Japanese broadcaster NHK is to provide public viewings of live 8K television as it gears up to deliver the format, which has 16 times the resolution of high-definition television. Coverage of a national music contest will be shown at venues in Japan on the last day of 2015. The Japanese broadcaster is planning to introduce a full 8K service by 2018.

NHK will host 8K public viewings of the 66th NHK Kohaku Uta Gassen on New Year’s Eve.

The annual ‘Red and White Song Contest’ has been running on television in Japan since 1953. It features a red team of female artists and a white team of male singers who compete for the votes of a panel of judges and the audience in the NHK Hall and at home.

The show will be screened in 8K Super Hi-Vision at four venues, on screens ranging from 200 to 350 inches. The special coverage will differ from the main broadcast programme, providing an impression of being present at the NHK Hall, which seats 3,800.

The largest live viewing venue only seats 170, so places will be allocated by lottery. At some venues there will also be screenings of other 8K programming, including highlights of the show from the previous year.

NHK is pioneering the production of 8K television, with a resolution of 7680×4320 pixels. That is twice the horizontal and vertical resolution of 4K UHD and four times the resolution in each dimension of full HD television, with 16 times as many pixels. Each frame is around 33 megapixels.

The Japanese broadcaster plans to offer a full 8K service by 2018, in preparation for the Tokyo Olympics in 2020.

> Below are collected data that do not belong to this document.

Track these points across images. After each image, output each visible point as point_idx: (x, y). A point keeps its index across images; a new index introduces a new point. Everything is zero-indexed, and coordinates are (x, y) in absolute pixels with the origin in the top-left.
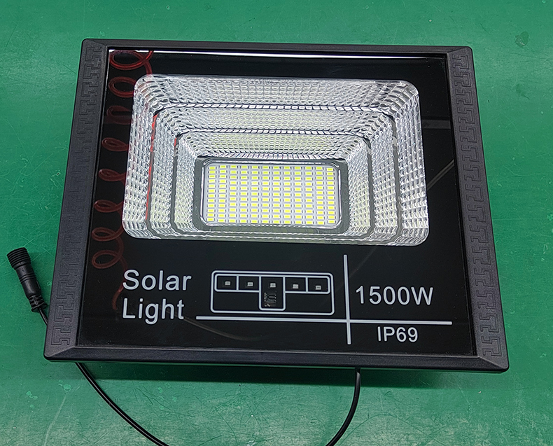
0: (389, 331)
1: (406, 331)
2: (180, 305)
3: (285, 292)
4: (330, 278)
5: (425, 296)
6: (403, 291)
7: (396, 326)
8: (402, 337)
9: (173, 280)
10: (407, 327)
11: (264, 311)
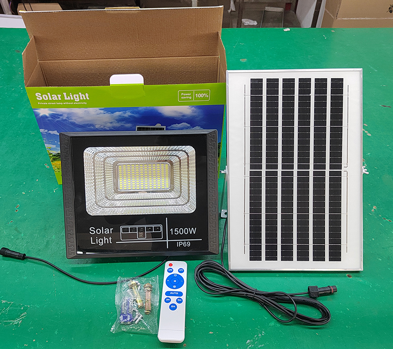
0: (181, 243)
1: (186, 243)
2: (110, 239)
3: (146, 232)
4: (161, 226)
5: (193, 231)
6: (186, 230)
7: (183, 242)
8: (185, 245)
9: (107, 230)
10: (187, 241)
11: (139, 239)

Elsewhere, we are starting to see 4K UHD broadcasts, with a number of channels already in operation. BT currently offers a limited service in Britain. Sky has launched a new box that will be 4K UHD capable. Tricolor in Russia has launched a 4K UHD service and DIRECTV in America is planning to launch 4K in 2016.

While some may question the need for 8K, it essentially means it is not possible to discern individual pixels under normal viewing conditions. In comparison, 4K UHD offers just over 8 megapixels per frame, which is less than most current consumer stills cameras. Full HD offers only 2 megapixels, while a standard definition frame offers less than half a million pixels.